|Taggart lake 2010|
Our small group shuffled through the new powder that settled on Taggart Lake and my mind swirled with visceral memories. Among the snow laden evergreens a memory emerged of trekking behind Jordan, trying to take advantage of his long steps while wondering if he would ever propose to me. When we approached the vast expanse of the flat and frozen lake I remembered posing for a squinty-eyed picture with my new husband, the glacial canyon as our backdrop. As we ascended the steep side of a foothill I thought of my lungs huffing and puffing, my snow pants secured by only a rubber band, making room for Jonah's growing, kicking, form inside of me. Nostalgia accompanied each breath, and for a moment I resented that I was yet again in the Tetons, immersed in beauty, creating another memory. It was not a memory I intended to have.
For the past 6 years Jordan and I have made our annual pilgrimage to Jackson with our friends. It is almost a religious experience in that the journey is steeped in ritual. We stop at the same gas stations, go with the same friends, play the same games, eat the same burgers, and we always snowshoe around Taggart Lake in the Tetons. Like religion there is something comforting in the predictable and steady nature of our vacation. We have only neglected our ritual once...last year.
|Taggart Lake 2012|
I didn't expect to be at Taggart Lake again, retracing the labored steps of previous years, up the ravine, down the hill, and across the lake. I felt in many ways like my former self, myself before motherhood, able to spend a day snowshoeing without worry or commitment. I was free to careen down a fresh powdered slope without considering consequences, and yet I knew with each step I was not the same.
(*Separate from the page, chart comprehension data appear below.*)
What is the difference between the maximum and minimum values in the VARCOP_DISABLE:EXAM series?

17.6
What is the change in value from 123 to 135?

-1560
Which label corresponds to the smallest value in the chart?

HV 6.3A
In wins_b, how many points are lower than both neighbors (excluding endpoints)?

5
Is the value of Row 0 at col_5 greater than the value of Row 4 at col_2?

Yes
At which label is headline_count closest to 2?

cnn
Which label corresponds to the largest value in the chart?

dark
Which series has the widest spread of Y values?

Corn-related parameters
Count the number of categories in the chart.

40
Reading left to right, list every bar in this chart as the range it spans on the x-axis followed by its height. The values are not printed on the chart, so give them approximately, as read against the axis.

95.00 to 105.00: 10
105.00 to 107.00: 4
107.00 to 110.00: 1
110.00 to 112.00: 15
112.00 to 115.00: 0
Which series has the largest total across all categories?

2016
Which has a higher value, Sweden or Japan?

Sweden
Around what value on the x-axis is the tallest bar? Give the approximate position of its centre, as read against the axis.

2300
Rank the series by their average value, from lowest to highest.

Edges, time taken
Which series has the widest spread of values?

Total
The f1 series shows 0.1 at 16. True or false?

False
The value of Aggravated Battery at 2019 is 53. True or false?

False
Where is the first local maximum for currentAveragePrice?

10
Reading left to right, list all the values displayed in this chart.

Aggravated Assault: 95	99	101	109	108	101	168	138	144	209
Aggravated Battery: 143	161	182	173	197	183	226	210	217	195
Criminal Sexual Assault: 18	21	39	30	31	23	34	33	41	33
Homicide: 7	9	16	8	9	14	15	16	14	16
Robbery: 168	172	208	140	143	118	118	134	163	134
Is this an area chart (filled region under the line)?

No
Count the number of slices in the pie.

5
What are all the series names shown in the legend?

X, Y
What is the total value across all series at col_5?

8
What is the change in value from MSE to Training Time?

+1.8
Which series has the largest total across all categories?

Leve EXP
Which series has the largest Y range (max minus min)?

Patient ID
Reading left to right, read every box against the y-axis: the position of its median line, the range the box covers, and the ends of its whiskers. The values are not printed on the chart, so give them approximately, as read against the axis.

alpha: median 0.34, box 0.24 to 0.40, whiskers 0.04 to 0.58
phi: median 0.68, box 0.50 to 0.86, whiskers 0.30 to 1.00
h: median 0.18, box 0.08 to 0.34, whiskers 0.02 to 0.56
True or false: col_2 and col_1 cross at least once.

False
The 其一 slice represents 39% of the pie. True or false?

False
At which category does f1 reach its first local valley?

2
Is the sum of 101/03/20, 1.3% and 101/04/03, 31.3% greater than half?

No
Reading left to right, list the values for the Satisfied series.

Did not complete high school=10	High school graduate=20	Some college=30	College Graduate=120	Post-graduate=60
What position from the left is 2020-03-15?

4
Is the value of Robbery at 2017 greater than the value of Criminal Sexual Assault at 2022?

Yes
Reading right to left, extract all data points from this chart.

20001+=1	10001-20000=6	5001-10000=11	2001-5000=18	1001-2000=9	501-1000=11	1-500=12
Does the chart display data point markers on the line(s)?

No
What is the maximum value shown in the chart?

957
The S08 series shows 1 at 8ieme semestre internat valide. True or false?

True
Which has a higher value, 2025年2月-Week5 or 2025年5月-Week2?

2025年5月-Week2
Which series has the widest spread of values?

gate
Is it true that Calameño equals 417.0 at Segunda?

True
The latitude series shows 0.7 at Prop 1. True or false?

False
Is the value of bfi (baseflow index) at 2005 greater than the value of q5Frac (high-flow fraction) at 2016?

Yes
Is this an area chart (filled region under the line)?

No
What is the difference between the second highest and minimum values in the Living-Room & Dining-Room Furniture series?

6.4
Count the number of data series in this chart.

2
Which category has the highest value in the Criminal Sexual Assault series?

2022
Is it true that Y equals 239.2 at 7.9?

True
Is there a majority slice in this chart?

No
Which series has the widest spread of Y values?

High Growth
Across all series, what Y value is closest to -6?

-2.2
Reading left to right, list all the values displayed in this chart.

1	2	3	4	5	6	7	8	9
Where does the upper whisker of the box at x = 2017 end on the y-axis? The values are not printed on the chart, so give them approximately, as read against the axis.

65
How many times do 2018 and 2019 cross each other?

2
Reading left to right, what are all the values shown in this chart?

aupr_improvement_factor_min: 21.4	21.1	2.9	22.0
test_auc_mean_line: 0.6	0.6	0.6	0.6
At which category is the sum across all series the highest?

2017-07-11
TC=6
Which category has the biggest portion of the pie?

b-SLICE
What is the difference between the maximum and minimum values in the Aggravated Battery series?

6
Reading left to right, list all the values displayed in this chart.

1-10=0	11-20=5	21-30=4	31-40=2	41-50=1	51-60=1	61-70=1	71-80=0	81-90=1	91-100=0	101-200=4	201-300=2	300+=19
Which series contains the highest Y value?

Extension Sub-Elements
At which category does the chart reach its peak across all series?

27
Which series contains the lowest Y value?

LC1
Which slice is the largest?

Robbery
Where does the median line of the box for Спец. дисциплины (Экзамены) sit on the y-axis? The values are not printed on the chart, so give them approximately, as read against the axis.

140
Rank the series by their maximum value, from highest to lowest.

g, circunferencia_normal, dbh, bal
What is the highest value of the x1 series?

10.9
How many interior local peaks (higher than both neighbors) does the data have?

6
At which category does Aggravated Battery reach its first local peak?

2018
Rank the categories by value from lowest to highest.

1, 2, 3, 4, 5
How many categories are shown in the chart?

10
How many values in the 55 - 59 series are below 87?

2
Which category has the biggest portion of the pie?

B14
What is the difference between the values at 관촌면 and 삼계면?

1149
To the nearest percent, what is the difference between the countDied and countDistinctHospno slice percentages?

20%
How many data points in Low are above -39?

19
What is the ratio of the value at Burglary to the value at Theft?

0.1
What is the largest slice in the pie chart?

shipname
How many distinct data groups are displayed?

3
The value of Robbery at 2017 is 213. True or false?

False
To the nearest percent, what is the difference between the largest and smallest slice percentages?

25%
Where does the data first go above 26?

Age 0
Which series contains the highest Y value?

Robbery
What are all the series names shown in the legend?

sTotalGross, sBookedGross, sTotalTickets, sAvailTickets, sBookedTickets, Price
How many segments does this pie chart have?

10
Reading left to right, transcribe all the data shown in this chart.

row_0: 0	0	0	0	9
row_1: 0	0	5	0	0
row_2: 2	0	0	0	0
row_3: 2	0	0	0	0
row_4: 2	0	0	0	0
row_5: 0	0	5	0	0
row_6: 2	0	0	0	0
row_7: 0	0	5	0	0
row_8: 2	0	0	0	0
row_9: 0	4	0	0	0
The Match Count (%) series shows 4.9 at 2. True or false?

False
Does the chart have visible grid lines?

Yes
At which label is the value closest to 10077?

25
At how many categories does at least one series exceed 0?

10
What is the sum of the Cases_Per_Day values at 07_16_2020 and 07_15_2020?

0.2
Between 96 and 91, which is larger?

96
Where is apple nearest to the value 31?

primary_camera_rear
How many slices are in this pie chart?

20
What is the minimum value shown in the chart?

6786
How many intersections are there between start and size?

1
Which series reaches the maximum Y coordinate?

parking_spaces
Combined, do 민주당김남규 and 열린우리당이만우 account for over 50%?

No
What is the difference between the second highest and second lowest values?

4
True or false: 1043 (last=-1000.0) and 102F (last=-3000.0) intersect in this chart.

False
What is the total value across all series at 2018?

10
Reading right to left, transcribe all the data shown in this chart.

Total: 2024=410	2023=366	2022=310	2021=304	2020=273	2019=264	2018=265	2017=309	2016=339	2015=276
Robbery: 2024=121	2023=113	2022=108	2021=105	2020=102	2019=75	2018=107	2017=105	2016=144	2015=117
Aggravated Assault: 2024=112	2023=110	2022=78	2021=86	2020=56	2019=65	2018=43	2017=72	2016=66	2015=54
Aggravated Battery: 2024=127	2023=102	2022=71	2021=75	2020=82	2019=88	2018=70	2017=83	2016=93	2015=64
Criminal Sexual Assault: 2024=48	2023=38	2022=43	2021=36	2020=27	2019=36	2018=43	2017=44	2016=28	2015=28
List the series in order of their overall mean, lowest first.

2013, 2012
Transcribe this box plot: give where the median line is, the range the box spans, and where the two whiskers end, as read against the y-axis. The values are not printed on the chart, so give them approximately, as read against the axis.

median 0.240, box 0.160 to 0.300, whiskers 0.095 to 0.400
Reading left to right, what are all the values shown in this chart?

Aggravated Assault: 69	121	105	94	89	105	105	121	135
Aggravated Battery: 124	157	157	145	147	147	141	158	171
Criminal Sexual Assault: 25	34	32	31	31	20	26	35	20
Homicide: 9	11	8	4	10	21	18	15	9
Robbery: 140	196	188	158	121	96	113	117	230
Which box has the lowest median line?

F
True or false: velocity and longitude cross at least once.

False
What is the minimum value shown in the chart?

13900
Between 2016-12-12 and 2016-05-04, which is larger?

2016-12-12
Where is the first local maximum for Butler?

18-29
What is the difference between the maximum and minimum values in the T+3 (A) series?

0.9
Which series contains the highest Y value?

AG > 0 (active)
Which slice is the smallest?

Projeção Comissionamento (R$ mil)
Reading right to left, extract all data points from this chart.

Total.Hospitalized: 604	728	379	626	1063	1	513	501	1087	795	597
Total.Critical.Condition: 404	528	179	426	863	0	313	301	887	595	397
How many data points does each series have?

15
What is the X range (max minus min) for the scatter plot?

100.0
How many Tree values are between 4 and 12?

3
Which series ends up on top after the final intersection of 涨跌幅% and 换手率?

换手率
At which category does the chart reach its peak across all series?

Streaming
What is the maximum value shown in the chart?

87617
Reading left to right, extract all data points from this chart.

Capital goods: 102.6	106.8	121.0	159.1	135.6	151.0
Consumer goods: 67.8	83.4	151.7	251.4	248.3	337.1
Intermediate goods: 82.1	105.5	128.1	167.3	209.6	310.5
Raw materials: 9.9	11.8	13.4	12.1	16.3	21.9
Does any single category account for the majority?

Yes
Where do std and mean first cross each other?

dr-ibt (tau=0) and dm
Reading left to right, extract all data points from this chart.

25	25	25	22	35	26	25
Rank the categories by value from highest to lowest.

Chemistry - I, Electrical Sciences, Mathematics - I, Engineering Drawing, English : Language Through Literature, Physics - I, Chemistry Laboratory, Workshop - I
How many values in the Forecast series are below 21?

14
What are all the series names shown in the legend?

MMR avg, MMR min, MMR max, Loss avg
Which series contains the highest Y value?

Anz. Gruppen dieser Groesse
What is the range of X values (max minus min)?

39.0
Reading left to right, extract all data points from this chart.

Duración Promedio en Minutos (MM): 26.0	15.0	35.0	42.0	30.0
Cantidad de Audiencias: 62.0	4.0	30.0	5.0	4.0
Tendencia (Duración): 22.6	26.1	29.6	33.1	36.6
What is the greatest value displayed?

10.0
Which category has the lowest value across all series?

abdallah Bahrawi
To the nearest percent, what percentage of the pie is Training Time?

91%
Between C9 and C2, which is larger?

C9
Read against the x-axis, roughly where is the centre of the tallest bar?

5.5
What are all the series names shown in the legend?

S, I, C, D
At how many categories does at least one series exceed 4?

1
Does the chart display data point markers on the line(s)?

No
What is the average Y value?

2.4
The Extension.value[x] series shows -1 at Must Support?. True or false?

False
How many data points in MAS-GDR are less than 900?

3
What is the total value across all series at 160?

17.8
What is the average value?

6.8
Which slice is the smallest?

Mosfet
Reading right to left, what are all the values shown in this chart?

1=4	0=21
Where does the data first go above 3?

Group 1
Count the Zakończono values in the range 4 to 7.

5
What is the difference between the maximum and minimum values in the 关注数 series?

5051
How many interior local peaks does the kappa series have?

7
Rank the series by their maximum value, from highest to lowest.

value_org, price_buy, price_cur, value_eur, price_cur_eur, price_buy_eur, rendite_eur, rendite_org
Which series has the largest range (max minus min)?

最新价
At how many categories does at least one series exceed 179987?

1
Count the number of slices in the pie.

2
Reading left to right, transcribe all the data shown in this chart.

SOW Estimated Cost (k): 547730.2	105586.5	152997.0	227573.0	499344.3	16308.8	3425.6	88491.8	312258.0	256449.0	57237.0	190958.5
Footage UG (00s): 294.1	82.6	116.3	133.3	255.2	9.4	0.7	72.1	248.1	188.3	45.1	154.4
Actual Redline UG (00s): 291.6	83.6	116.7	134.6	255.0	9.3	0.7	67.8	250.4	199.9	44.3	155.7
I feel older. As I type a fountain of coarse gray hair sprouts from the crown of my head. My belly seems softer. I know how to function on little or no sleep, and I long for a past that I cannot change. I am a different person now.
As the resentment followed me around the lake, I wished for a different present, a present that involved my child. I looked at Jordan and wondered if he felt the same. I watched his mountain goat body step steadily through the snow. I laughed as he cracked jokes and climbed boulders. I saw him differently than I did two years ago. I began to recognize that a change of perspective has joined our change of circumstance.
Indeed I am not the same person. My love for Jordan is deeper, more confident, and more honest. We have been tied together by our love for Jonah and through the trials of life. The love I have for my friends feels less selfish, less self-serving. I have a sense that time is fleeting and that the moment is all I am promised. As I hiked I tried to push away resentment and to make the most of this new familiar memory, and the ritual of our journey. I decided to carry Jonah around the lake with me, like I did before, as part of my body and soul, and as part of the new person I have become.
Change is the essence of life. Be willing to surrender what you are for what you could become.